The first Quakers I met lived in a small mining village in Yorkshire in the north of England. They were a family who were enthusiastic about different churches working together. At that time, the mid 1970s, I lived in a small religious community and worked as a teacher in a local Catholic school. I remember being attracted to Quaker faith and practice at the time but felt that to leave Catholicism and my religious order was too great a leap.
I was brought up as a Catholic in my home city of Bradford, also in Yorkshire. At the age of nineteen, in 1966, I joined a Catholic religious order called the Sisters of Christ. The sisters ran schools in England and I became a teacher.
It was a very exciting time to be a Catholic and a nun. In the 1960s there was a Council of the Church, the Second Vatican Council, which revitalised many aspects of Catholic life, from liturgical change to deeper relations with other Christians and other faiths. Catholics in many countries became actively involved in issues of justice and peace. This appealed to me too and I was able to work with others on issues such as nuclear disarmament and inequality in society.
In 1993, after several happy years working as a school chaplain, again in Yorkshire, I became ill. In 1994 I moved to a community of our sisters in London and began working with homeless people. It was at this time that I heard about the Catholic Worker Movement.
Dorothy Day, whom Pope Francis has quoted many times in his recent visit to the USA, co founded the CW in 1933 in New York. Catholic Workers run Houses of Hospitality for vulnerable people and actively work for peace, sometimes using nonviolent direct action to highlight the injustice of the military industrial complex. Most CW communities are in the USA but there are CWs in Britain, Holland, Germany, New Zealand and Australia. With the support of my religious order I was able to spend two years living and working with CW communities in Los Angeles, Washington D.C and New York. During this time I learnt a great deal about Dorothy Day and the CW Movement. I also met other peace activists, especially those acting from Christian conviction. In 2001 I was arrested for the first time outside the White House on Holy Saturday.
On my return to England I joined the CW community in Oxford. This was again with the support of the Sisters of Christ and I shall always be grateful for their encouragement. However, it became apparent to me and to my superiors that this work of hospitality and resistance to war was where God wanted me to be. After three years of discernment it was decided that I should leave the Sisters in order to carry on this work. The Sisters loved the work of hospitality but were uneasy about the direct action, especially as I have been arrested several times since 2004 when I came to Oxford.

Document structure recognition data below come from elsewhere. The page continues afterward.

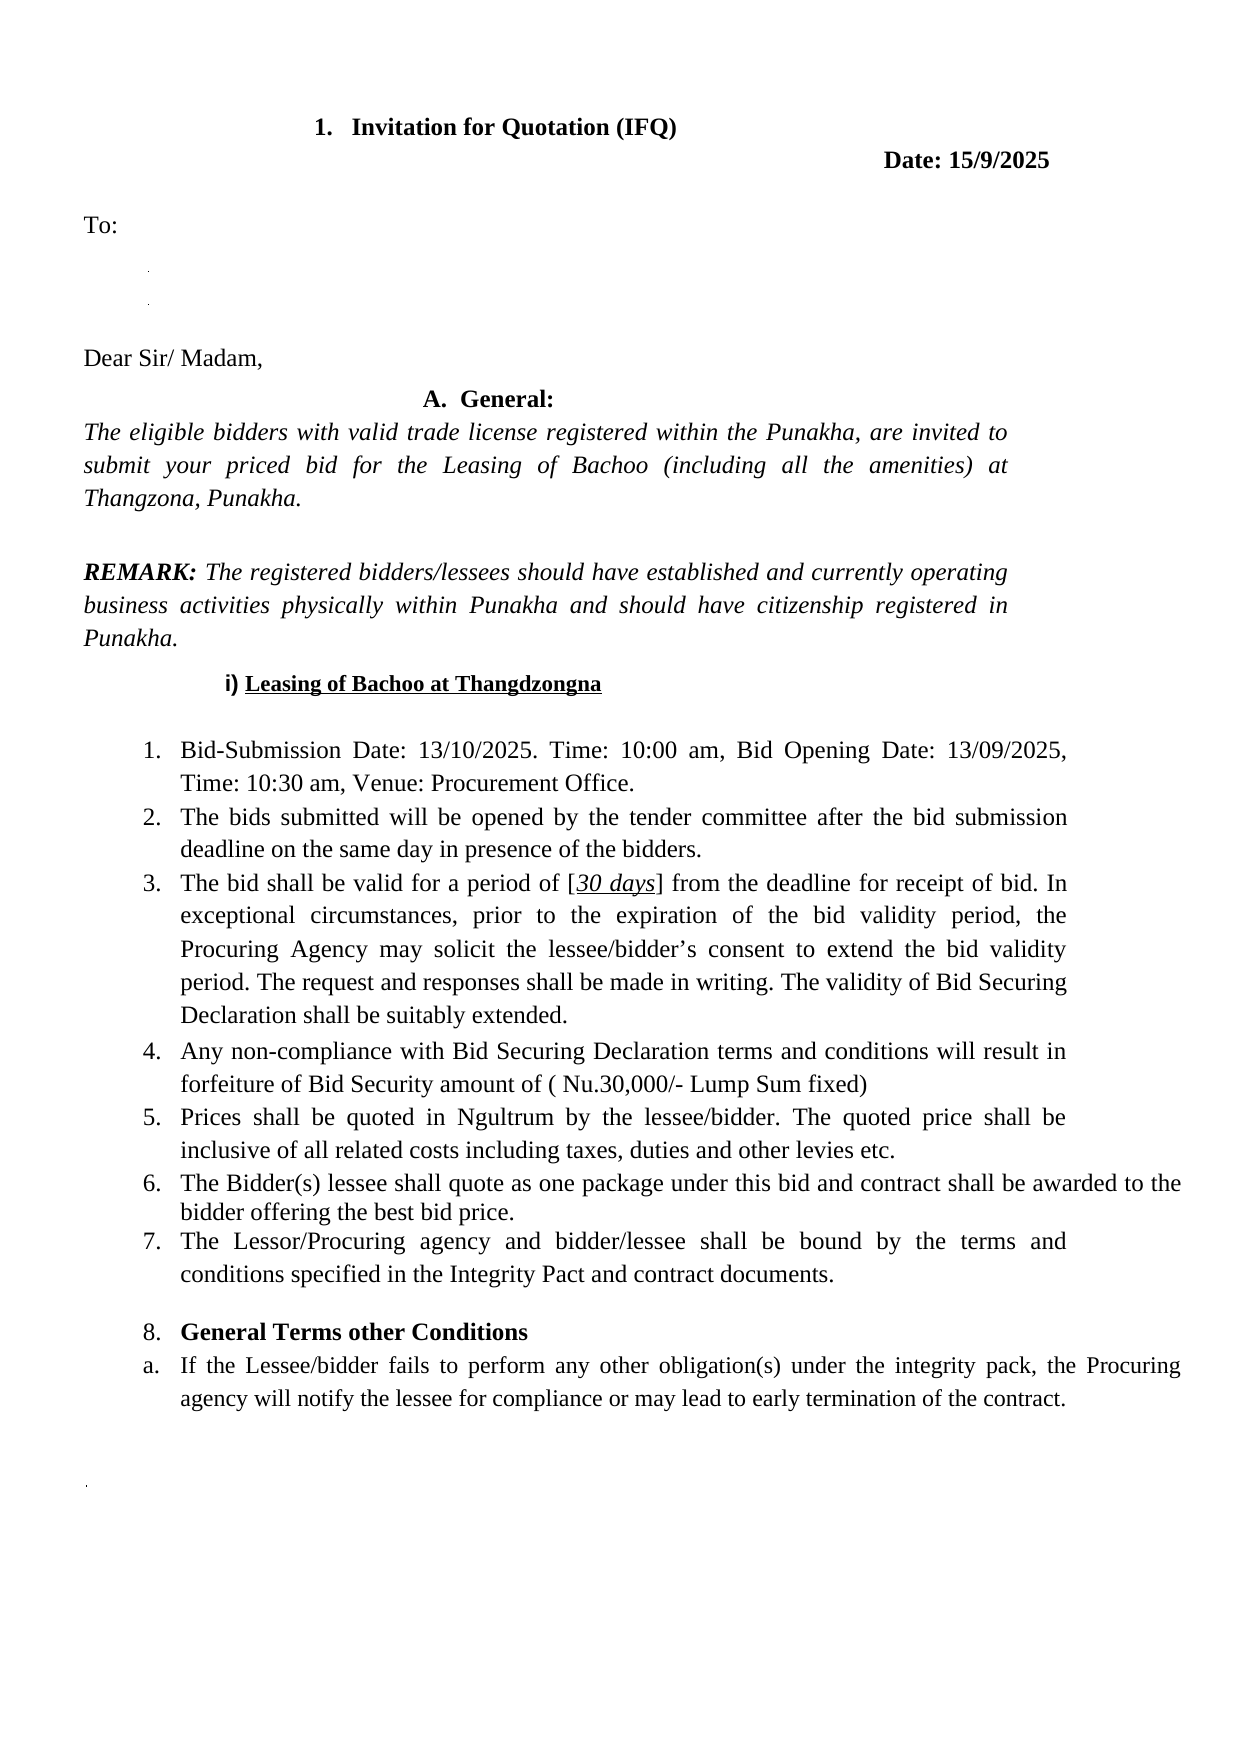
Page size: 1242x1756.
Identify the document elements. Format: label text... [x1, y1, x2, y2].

subtitle Invitation for Quotation (IFQ) [314, 112, 1197, 141]
subtitle General: [423, 384, 1197, 413]
list The Lessor/Procuring agency and bidder/lessee shall be bound by the terms and conditions specified in the Integrity Pact and contract documents. [143, 1226, 1068, 1288]
list The bids submitted will be opened by the tender committee after the bid submission deadline on the same day in presence of the bidders. [143, 802, 1068, 863]
text Date: 15/9/2025 [884, 145, 1197, 174]
list Any non-compliance with Bid Securing Declaration terms and conditions will result in forfeiture of Bid Security amount of ( Nu.30,000/- Lump Sum fixed) [143, 1036, 1068, 1098]
list Prices shall be quoted in Ngultrum by the lessee/bidder. The quoted price shall be inclusive of all related costs including taxes, duties and other levies etc. [143, 1102, 1067, 1164]
text i) Leasing of Bachoo at Thangdzongna [224, 669, 1197, 696]
text REMARK: The registered bidders/lessees should have established and currently operating business activities physically within Punakha and should have citizenship registered in Punakha. [83, 557, 1011, 652]
text Dear Sir/ Madam, [83, 343, 1197, 372]
subtitle General Terms other Conditions [143, 1317, 1197, 1346]
text The eligible bidders with valid trade license registered within the Punakha, are invited to submit your priced bid for the Leasing of Bachoo (including all the amenities) at Thangzona, Punakha. [83, 417, 1012, 512]
list Bid-Submission Date: 13/10/2025. Time: 10:00 am, Bid Opening Date: 13/09/2025, Time: 10:30 am, Venue: Procurement Office. [143, 735, 1068, 797]
list The bid shall be valid for a period of [30 days] from the deadline for receipt of bid. In exceptional circumstances, prior to the expiration of the bid validity period, the Procuring Agency may solicit the lessee/bidder’s consent to extend the bid validity period. The request and responses shall be made in writing. The validity of Bid Securing Declaration shall be suitably extended. [143, 868, 1068, 1028]
text To: [83, 211, 1197, 239]
list The Bidder(s) lessee shall quote as one package under this bid and contract shall be awarded to the bidder offering the best bid price. [143, 1168, 1184, 1226]
list If the Lessee/bidder fails to perform any other obligation(s) under the integrity pack, the Procuring agency will notify the lessee for compliance or may lead to early termination of the contract. [143, 1350, 1183, 1412]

I officially left the Sisters of Christ in 2009, with sadness but with the blessing of my superiors. I still keep in contact with the sisters.
As soon as I came to Oxford in 2004 I met Quakers. Oxford has a large active Meeting and many of the people I met on demonstrations against war and nuclear weapons were Quakers. I began to deepen my knowledge of the Society of Friends by attending Meeting for Worship and reading Quaker literature. I realised that the non hierarchical nature of the Society, the mystery in the silence at Meeting and the Testimonies answered a great longing in me for a simpler way of following Jesus and putting his Gospel teaching into practice. For a few years there was certainly a tension in me for I was, after all, part of the Catholic Worker Movement. Again I set out on a journey of discernment with the help of two guides, a Catholic and a Quaker. I also did a silent retreat. For a while I attended both Mass and Meeting for Worship on Sunday but found this cumbersome and confusing. I decided to focus on Meeting for Worship and see where God would lead.
In 2012 I went to Afghanistan on a peace delegation with three other women from Voices for Creative Nonviolence UK. I had already been attending Meeting for two years and was deeply moved by the support I received from Oxford Quakers as I prepared for this visit. I decided on my return to apply for membership and have now been a member for over two years.
Until June of this year I continued to work at the Catholic Worker house of hospitality for refugees in Oxford. Becoming a Quaker has made no difference to my commitment to hospitality and resistance, indeed it has strengthened it. For practical reasons the house had to close in June so at the time of writing this I am disowning the best way to go forward in the remaining years of my life as a Quaker and a peace activist.
Last year I visited Perm in Russia as part of the exchanges between Oxford and Perm who are twin cities. On my return I attended a conference at Woodbrooke, the Quaker Study Centre in Britain, about Quakers in Russia where I met Natasha and Sergei from Friends’ House Moscow. In September I met Natasha again in Moscow, on my way back from a second visit to Perm. This contact with Russian Quakers and other Friends worlwide who are similarly connected to FHM has added a new and most welcome aspect to my life as a Quaker.
As an elder I am involved in the life of the Meeting and am also part of the Oxford Friends Action on Poverty, as well as being a member of our group working to commemorate the beginning of conscientious objection in 1916. To close the circle, the mother in the Quaker family I met forty years ago was the daughter of a noted British CO of the First World War, Corder Catchpool.